I’m attempting to auto-tune a convolution op and capture some performance characteristics of each kernel that. Inside tvm/python/tvm/autotvm/tuner/tuner.py:119:tune()
, I’ve added some intermediate testing as follows:
self.update(inputs, results)
# target='llvm -mcpu=core-avx2'
ctx = tvm.context(self.task.target.__str__(), 0)
a_tvm = tvm.nd.array(np.random.uniform(size=N,CI,H,W)).astype(np.float32), ctx)
w_tvm = tvm.nd.array(np.random.uniform(size=CO,CI,KH,KW)).astype(np.float32), ctx)
c_tvm = tvm.nd.array(np.zeros((N,CO,H,W), dtype=np.float32), ctx)
for k, (inp, res) in enumerate(zip(inputs, results)):
print('RPC Results', res.costs)
sch, args = self.task.instantiate(inp.config)
func = tvm.build(sch, args, target=self.task.target)
evaluator = func.time_evaluator(func.entry_name, ctx=ctx, number=10)
print('Time Evaluator Results', evaluator(c_tvm, w_tvm, a_tvm).results)
I would expect the results from the time evaluator to be the same as the RPC results, however, I get the following output:
ConfigSpace (len=1024, space_map=
0 tile_co: Split(policy=factors, product=128, num_outputs=2) len=8
1 tile_oh: Split(policy=factors, product=56, num_outputs=2) len=8
2 tile_ow: Split(policy=factors, product=56, num_outputs=2) len=8
3 reorder_0: Reorder(policy=candidate) len=2
)
Current/Best: 0.00/ 0.00 GFLOPS | Progress: (0/512) | 0.00 sResult time 33.08248257637024
RPC Results [0.380526586, 0.3808520404, 0.3809518632, 0.38147985009999996, 0.3820584419]
Time Evaluator Results (0.9775234639000001,)
Current/Best: 4.87/ 4.87 GFLOPS | Progress: (1/512) | 57.79 sResult time 16.81979012489319
RPC Results [0.0415368888, 0.041549107099999996, 0.0415635531, 0.041600767500000004, 0.042007458600000006]
Time Evaluator Results (0.8076111211000001,)
Current/Best: 44.55/ 44.55 GFLOPS | Progress: (2/512) | 97.80 s
RPC Results [0.0662084582, 0.0662093598, 0.0662773046, 0.0664108298, 0.06643801569999999]
Time Evaluator Results (0.9272723295,)
Current/Best: 27.99/ 44.55 GFLOPS | Progress: (3/512) | 127.54 s
RPC Results [0.0322366298, 0.0322572968, 0.032335031, 0.0323755306, 0.0324979795]

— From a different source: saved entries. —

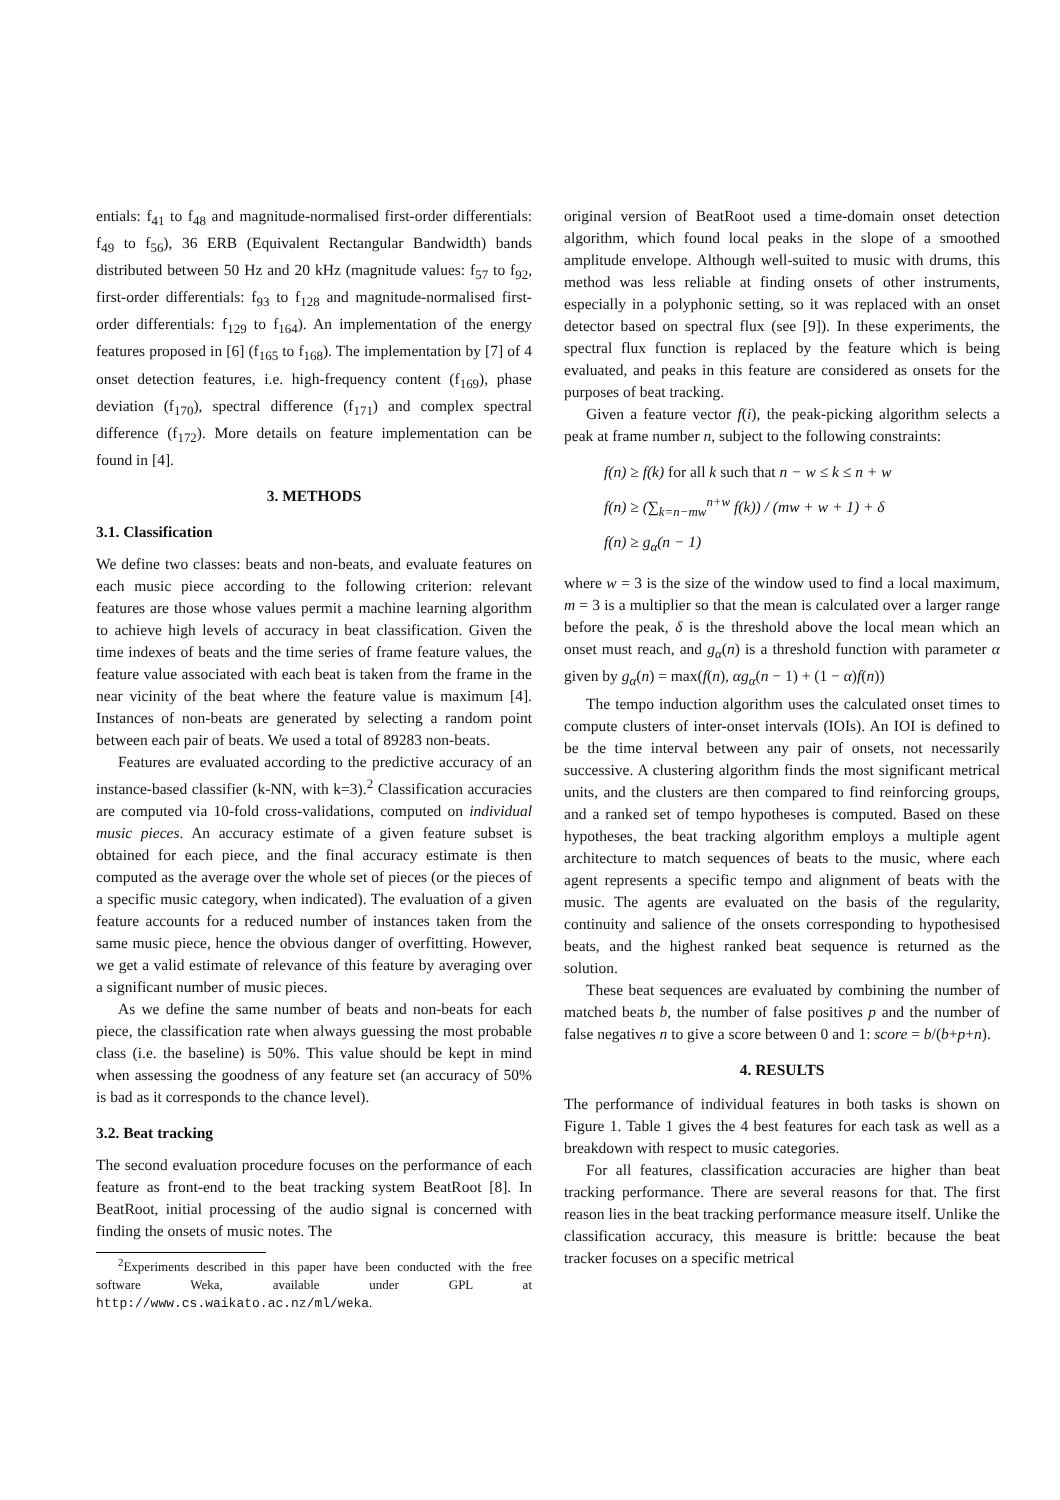entials: f<sub>41</sub> to f<sub>48</sub> and magnitude-normalised first-order differentials: f<sub>49</sub> to f<sub>56</sub>), 36 ERB (Equivalent Rectangular Bandwidth) bands distributed between 50 Hz and 20 kHz (magnitude values: f<sub>57</sub> to f<sub>92</sub>, first-order differentials: f<sub>93</sub> to f<sub>128</sub> and magnitude-normalised first-order differentials: f<sub>129</sub> to f<sub>164</sub>). An implementation of the energy features proposed in [6] (f<sub>165</sub> to f<sub>168</sub>). The implementation by [7] of 4 onset detection features, i.e. high-frequency content (f<sub>169</sub>), phase deviation (f<sub>170</sub>), spectral difference (f<sub>171</sub>) and complex spectral difference (f<sub>172</sub>). More details on feature implementation can be found in [4].
3. METHODS
3.1. Classification
We define two classes: beats and non-beats, and evaluate features on each music piece according to the following criterion: relevant features are those whose values permit a machine learning algorithm to achieve high levels of accuracy in beat classification. Given the time indexes of beats and the time series of frame feature values, the feature value associated with each beat is taken from the frame in the near vicinity of the beat where the feature value is maximum [4]. Instances of non-beats are generated by selecting a random point between each pair of beats. We used a total of 89283 non-beats.
Features are evaluated according to the predictive accuracy of an instance-based classifier (k-NN, with k=3).<sup>2</sup> Classification accuracies are computed via 10-fold cross-validations, computed on individual music pieces. An accuracy estimate of a given feature subset is obtained for each piece, and the final accuracy estimate is then computed as the average over the whole set of pieces (or the pieces of a specific music category, when indicated). The evaluation of a given feature accounts for a reduced number of instances taken from the same music piece, hence the obvious danger of overfitting. However, we get a valid estimate of relevance of this feature by averaging over a significant number of music pieces.
As we define the same number of beats and non-beats for each piece, the classification rate when always guessing the most probable class (i.e. the baseline) is 50%. This value should be kept in mind when assessing the goodness of any feature set (an accuracy of 50% is bad as it corresponds to the chance level).
3.2. Beat tracking
The second evaluation procedure focuses on the performance of each feature as front-end to the beat tracking system BeatRoot [8]. In BeatRoot, initial processing of the audio signal is concerned with finding the onsets of music notes. The
<sup>2</sup> Experiments described in this paper have been conducted with the free software Weka, available under GPL at http://www.cs.waikato.ac.nz/ml/weka.
original version of BeatRoot used a time-domain onset detection algorithm, which found local peaks in the slope of a smoothed amplitude envelope. Although well-suited to music with drums, this method was less reliable at finding onsets of other instruments, especially in a polyphonic setting, so it was replaced with an onset detector based on spectral flux (see [9]). In these experiments, the spectral flux function is replaced by the feature which is being evaluated, and peaks in this feature are considered as onsets for the purposes of beat tracking.
Given a feature vector f(i), the peak-picking algorithm selects a peak at frame number n, subject to the following constraints:
f(n) ≥ f(k) for all k such that n − w ≤ k ≤ n + w
f(n) ≥ (∑<sub>k=n−mw</sub><sup>n+w</sup> f(k)) / (mw + w + 1) + δ
f(n) ≥ g<sub>α</sub>(n − 1)
where w = 3 is the size of the window used to find a local maximum, m = 3 is a multiplier so that the mean is calculated over a larger range before the peak, δ is the threshold above the local mean which an onset must reach, and g<sub>α</sub>(n) is a threshold function with parameter α given by g<sub>α</sub>(n) = max(f(n), αg<sub>α</sub>(n − 1) + (1 − α)f(n))
The tempo induction algorithm uses the calculated onset times to compute clusters of inter-onset intervals (IOIs). An IOI is defined to be the time interval between any pair of onsets, not necessarily successive. A clustering algorithm finds the most significant metrical units, and the clusters are then compared to find reinforcing groups, and a ranked set of tempo hypotheses is computed. Based on these hypotheses, the beat tracking algorithm employs a multiple agent architecture to match sequences of beats to the music, where each agent represents a specific tempo and alignment of beats with the music. The agents are evaluated on the basis of the regularity, continuity and salience of the onsets corresponding to hypothesised beats, and the highest ranked beat sequence is returned as the solution.
These beat sequences are evaluated by combining the number of matched beats b, the number of false positives p and the number of false negatives n to give a score between 0 and 1: score = b/(b+p+n).
4. RESULTS
The performance of individual features in both tasks is shown on Figure 1. Table 1 gives the 4 best features for each task as well as a breakdown with respect to music categories.
For all features, classification accuracies are higher than beat tracking performance. There are several reasons for that. The first reason lies in the beat tracking performance measure itself. Unlike the classification accuracy, this measure is brittle: because the beat tracker focuses on a specific metrical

Time Evaluator Results (0.8239123236999999,)
Current/Best: 57.38/ 57.38 GFLOPS | Progress: (4/512) | 155.74 s
RPC Results [0.06701076289999999, 0.0671261213, 0.06714235939999999, 0.0673643525, 0.06761882129999999]
Time Evaluator Results (0.3477886925,)
Is there some reason that the results don’t match? Both are running on the local CPU, so I can’t see why they should be so different. Any help is much appreciated.